A peine élus, Jacques Chirac, Nicolas Sarkozy, puis François Hollande ont été honnis, haïs, bannis. Leur échec fut acté dans l’année même de leur triomphe. "Au nom du ciel, asseyons-nous à terre et disons la triste histoire de la mort des rois" ("Richard II") : notre vie politique ressemble de plus en plus au cycle des tragédies royales de Shakespeare. Chaque épilogue y voit l’arrivée d’un nouveau souverain unanimement célébré qui devient automatiquement, dès le prologue de la pièce suivante, le tyran à abattre. A peine sacré, le roi doit être déchu.
Depuis 1995, le retournement de l’opinion a été à chaque fois plus rapide, plus violent. Jusqu’à devenir proactif en 2017, année folle qui marque le passage à la désillusion par anticipation. Aujourd’hui, chaque favori "déçoit" avant même le vote et se voit "dégagé" a priori. La guillotine précède désormais le couronnement. Et nous entrons dans la phase hamlétienne de la démocratie française, lorsque la structure narrative (le cycle électoral) explose, lorsque "le temps sort de ses gonds" "Time is out of joint" et le monde devient fou. Lorsque le sacre semble impossible tant "il y a quelque chose de pourri au royaume du Danemark" ("Hamlet").

Une nouvelle République

Alors oui, les candidats de cette année peuvent paraître médiocres, mais il ne s’agit pas d’une simple question de personnes. Ni même d’un problème de structures politiques. L’époque des petits pas est révolue. Les primaires n’ont pas réussi à sauver les vieux partis de gouvernement. Au contraire, en éliminant Juppé au profit de Fillon, elles semblent même avoir accéléré leur chute programmée. Et l’émergence d’Emmanuel Macron et d’En Marche ! Ou les succès de la France insoumise n’ont pas chassé l’impression généralisée de déliquescence.

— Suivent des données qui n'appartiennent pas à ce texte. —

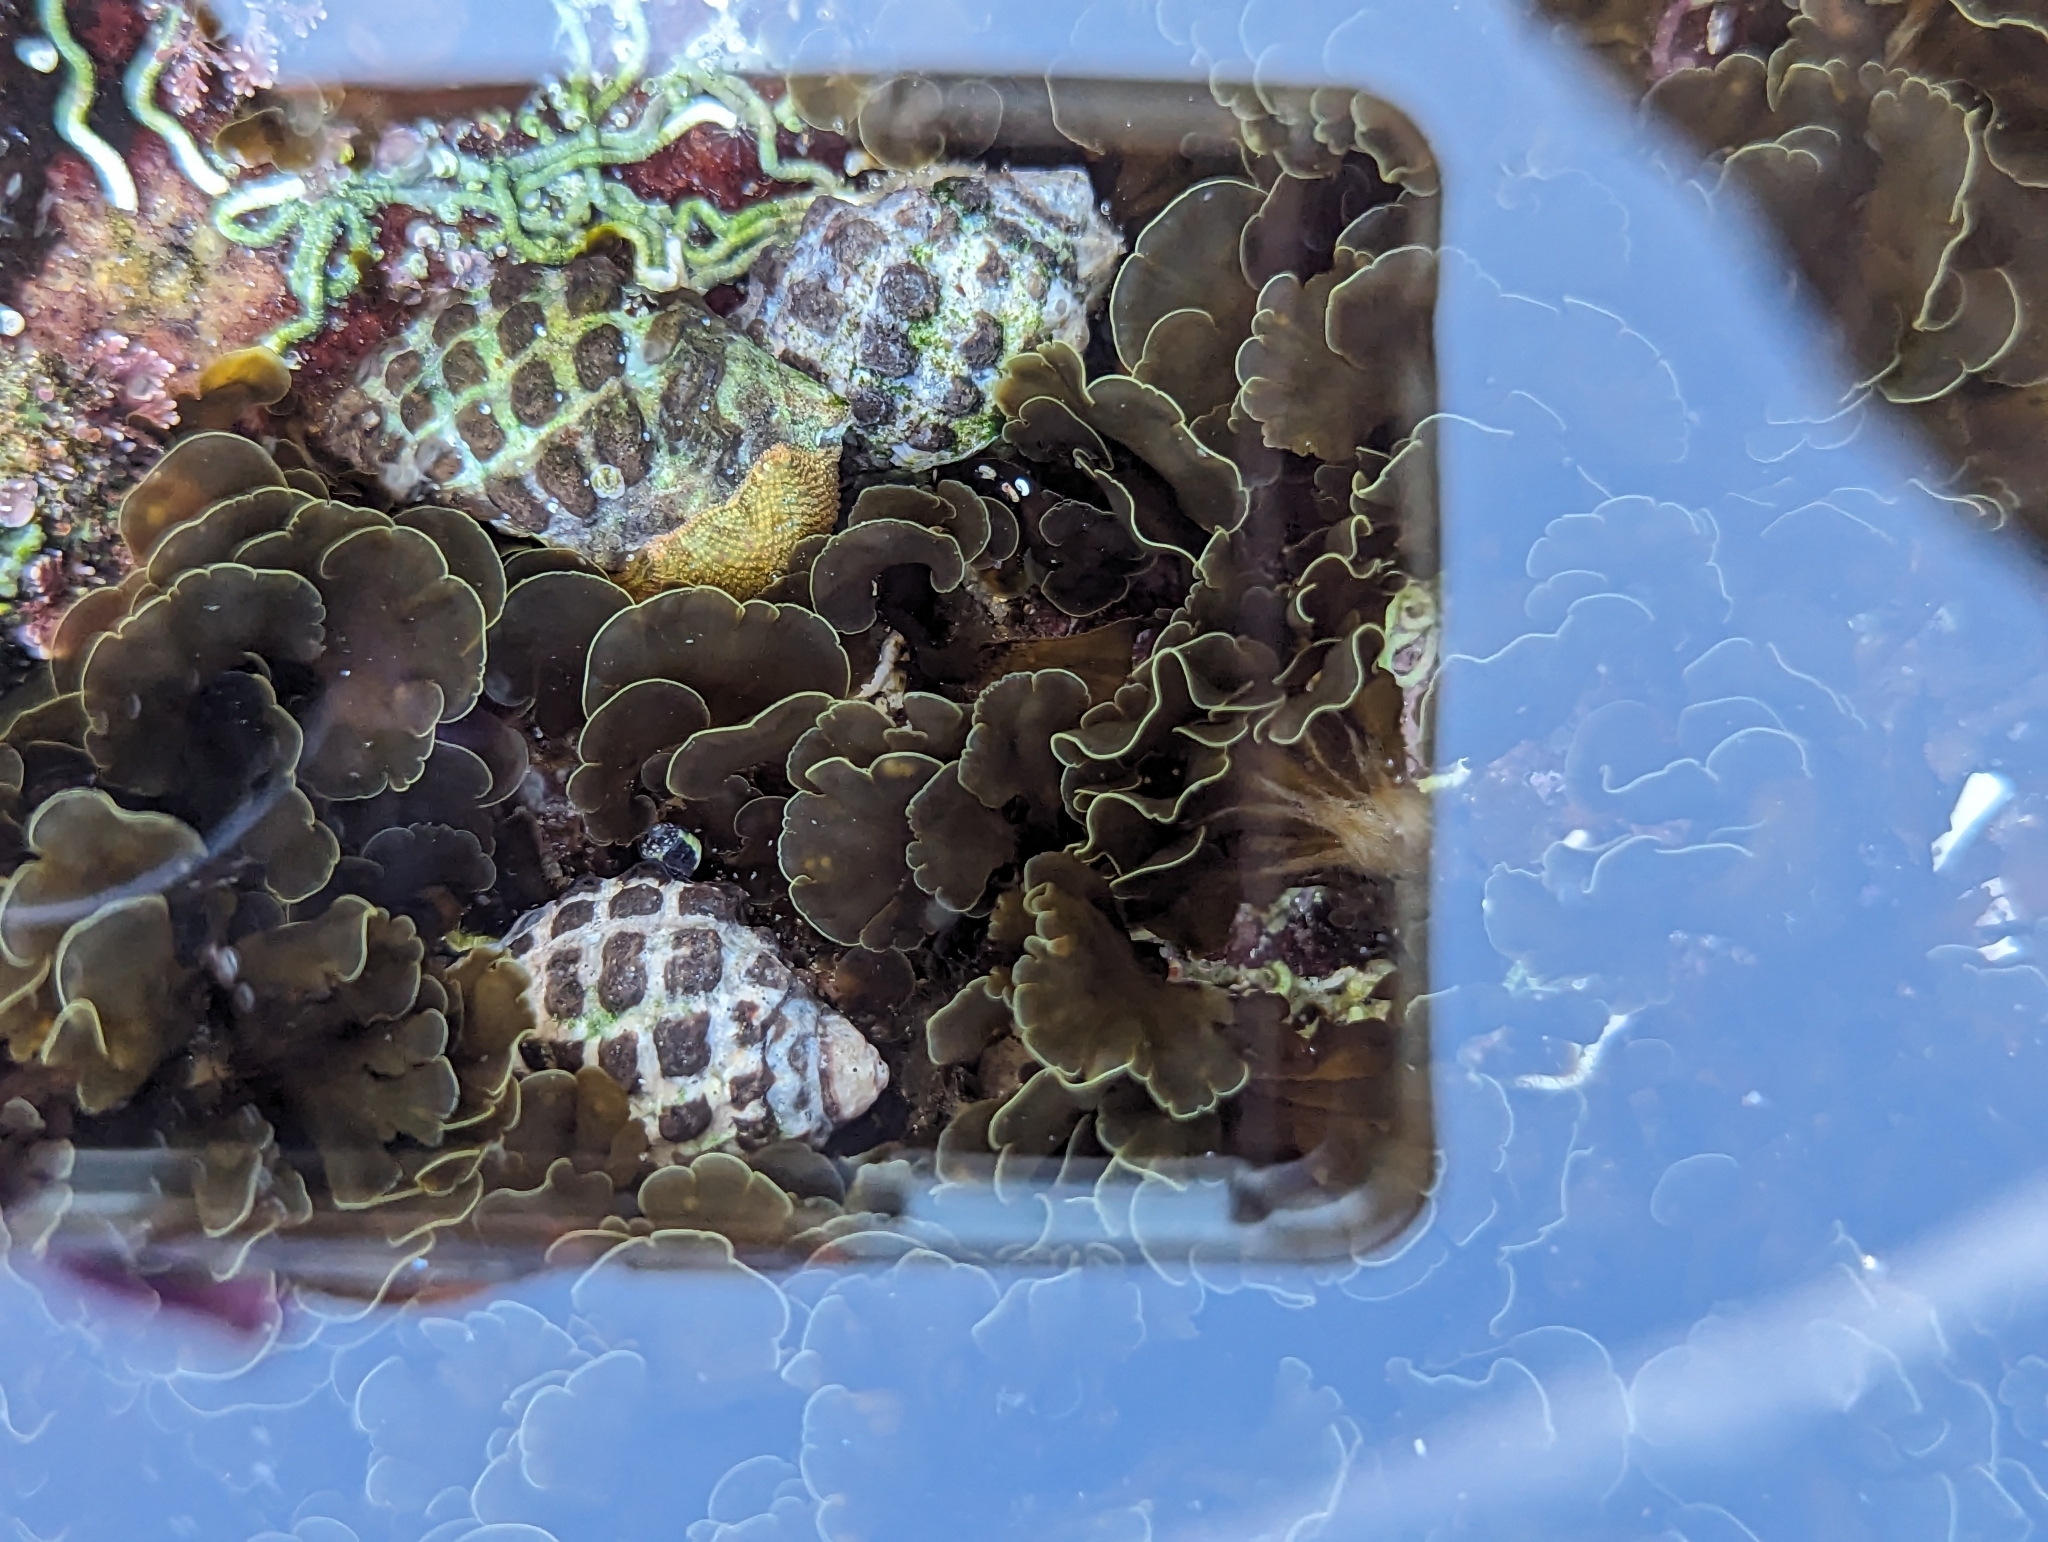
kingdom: Animalia
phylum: Mollusca
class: Gastropoda
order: Neogastropoda
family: Muricidae
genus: Tenguella
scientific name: Tenguella marginalba
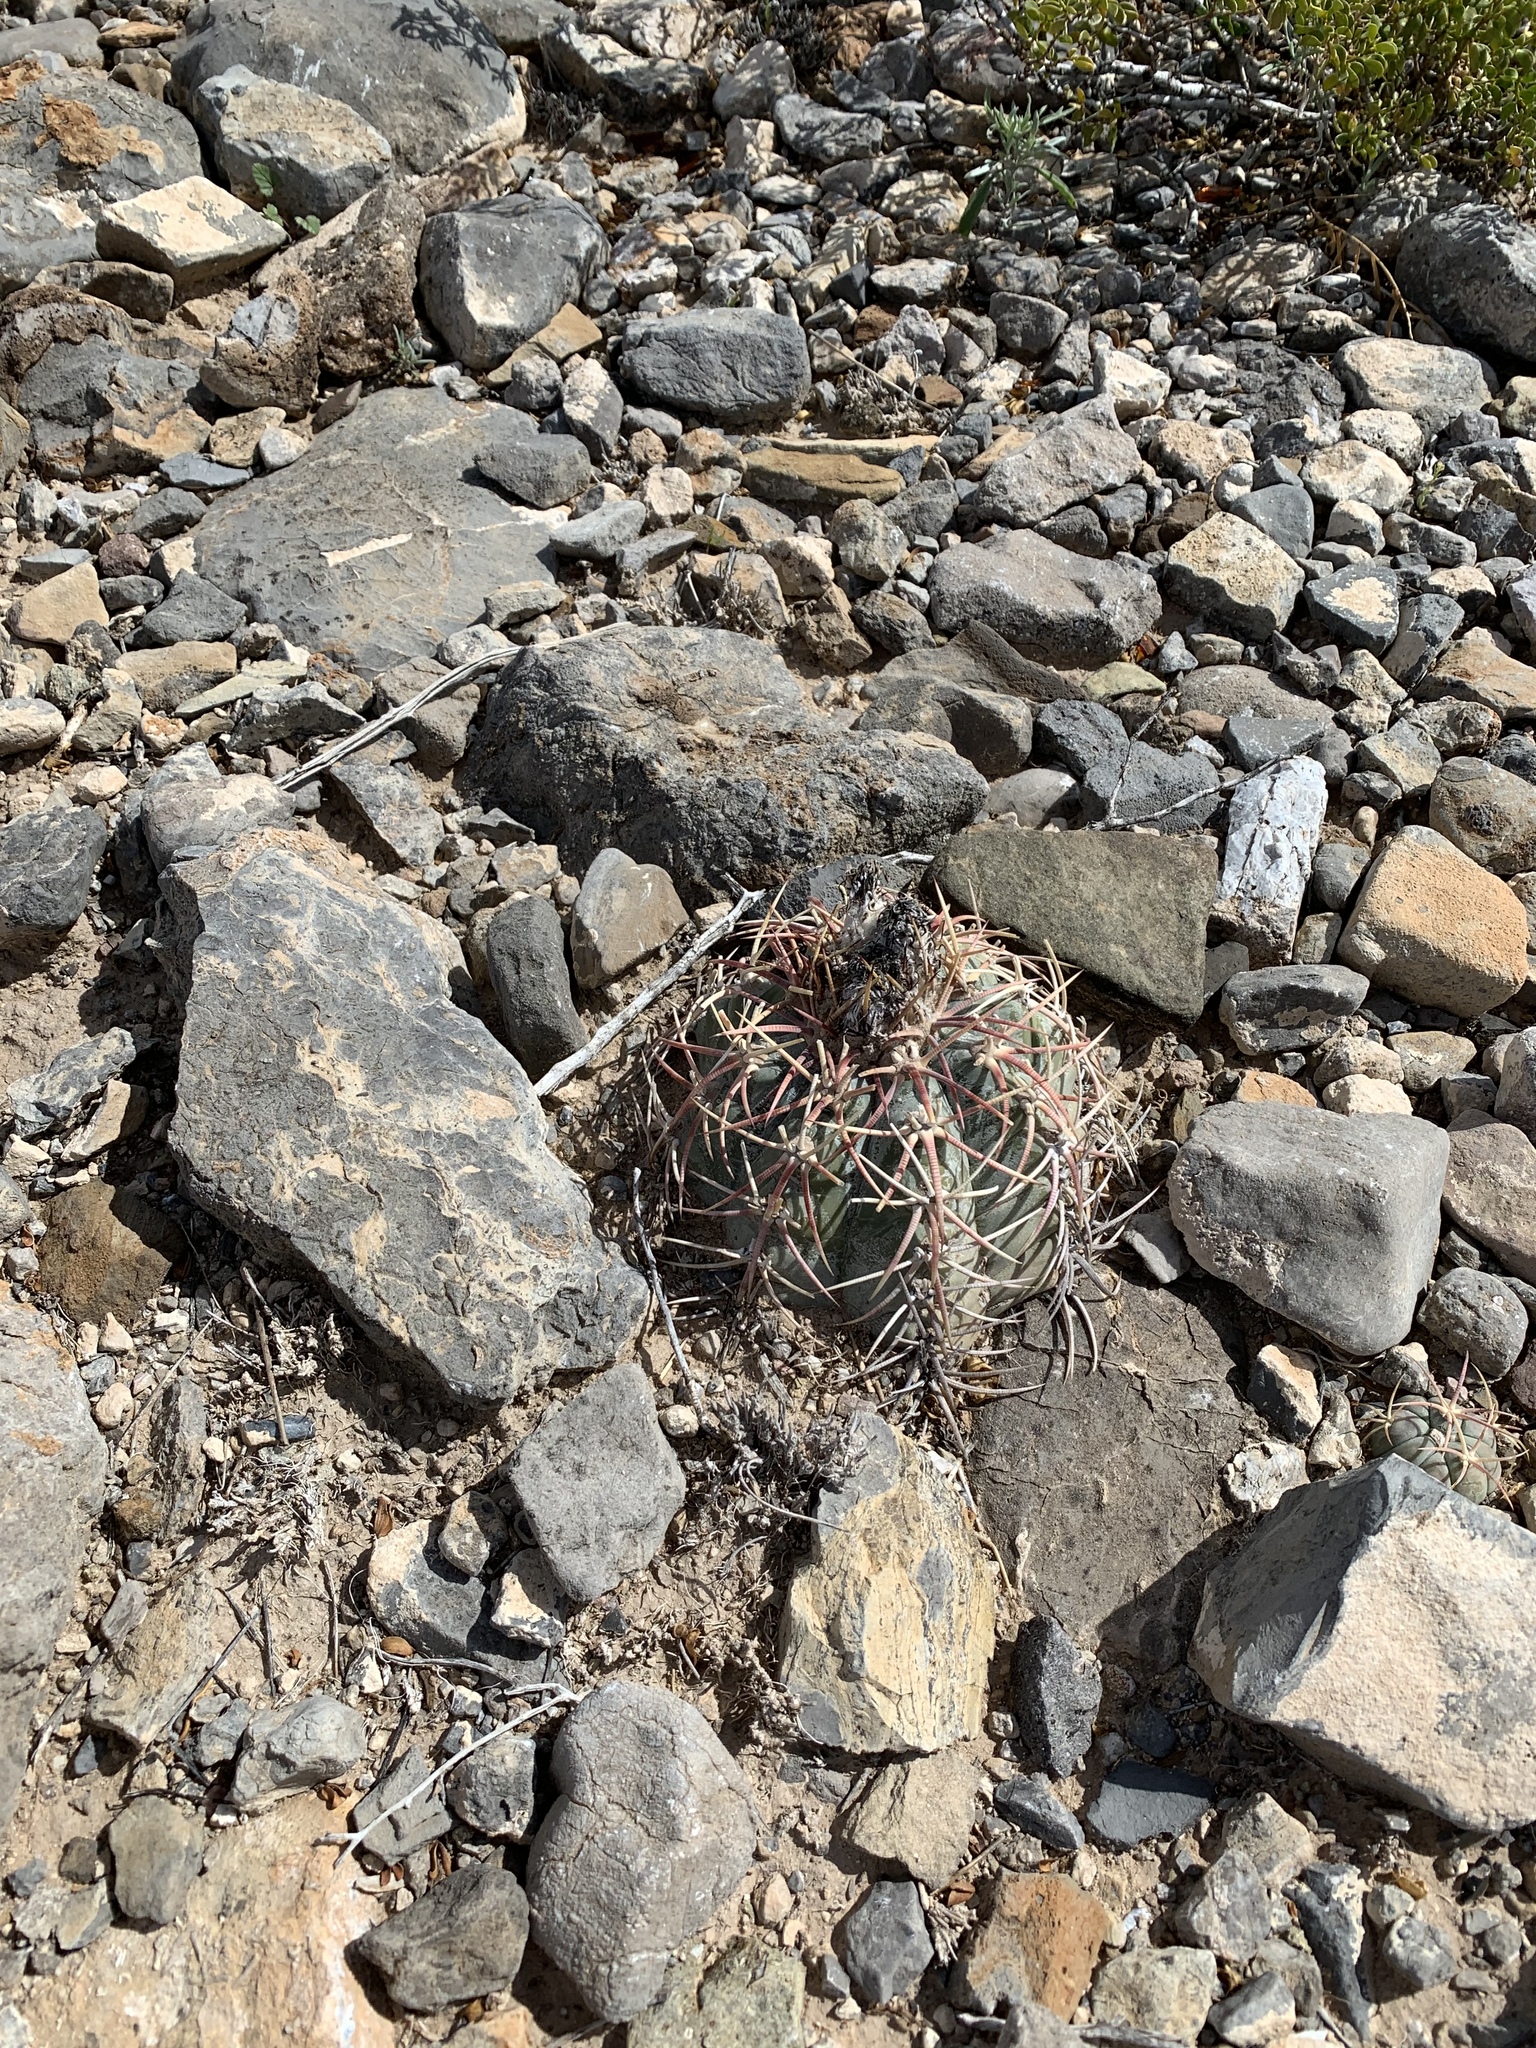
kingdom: Plantae
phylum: Tracheophyta
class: Magnoliopsida
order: Caryophyllales
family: Cactaceae
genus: Echinocactus
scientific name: Echinocactus horizonthalonius
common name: Devilshead
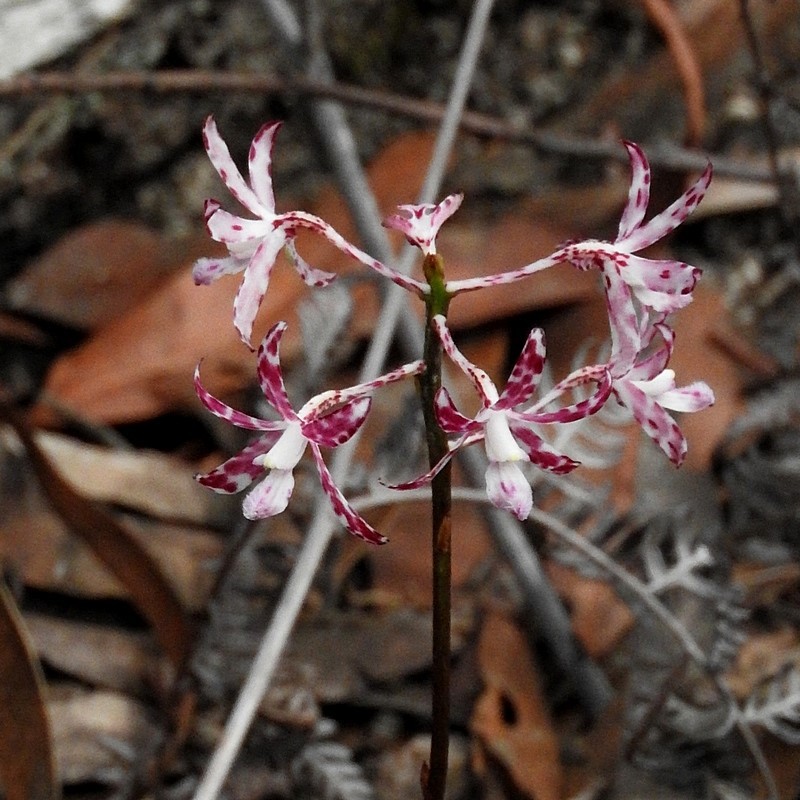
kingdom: Plantae
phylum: Tracheophyta
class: Liliopsida
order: Asparagales
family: Orchidaceae
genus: Dipodium
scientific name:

Car la crise que nous traversons est structurelle. Et deux voies seulement s’ouvrent à nous, deux voies qui sont l’une comme l’autre des changements de paradigme, des révolutions : le triomphe de l’autoritarisme ou un nouveau contrat social et civique qui implique le changement non seulement des leaders et des partis, mais du cadre lui-même dans lequel ces leaders et ces partis s’affrontent et se succèdent aux responsabilités. La version française du trumpisme et du poutinisme ou le renouvellement en profondeur de notre démocratie.
Oui, on se réveillera !

Oui, on sortira de cette torpeur qui, pour un tel peuple,

est la honte; et quand la France sera réveillée,

quand elle ouvrira les yeux, quand elle distinguera,

quand elle verra ce qu'elle a devant elle et à côté d'elle, 

elle reculera, cette France, avec un frémissement terrible,

devant ce monstrueux forfait qui a osé l'épouser 

dans les ténèbres et dont elle a partagé le lit.

Alors l'heure suprême sonnera.

Victor Hugo
En bref : La débâcle de l’idée républicaine ou une nouvelle République. New deal or not new deal ? That is the question.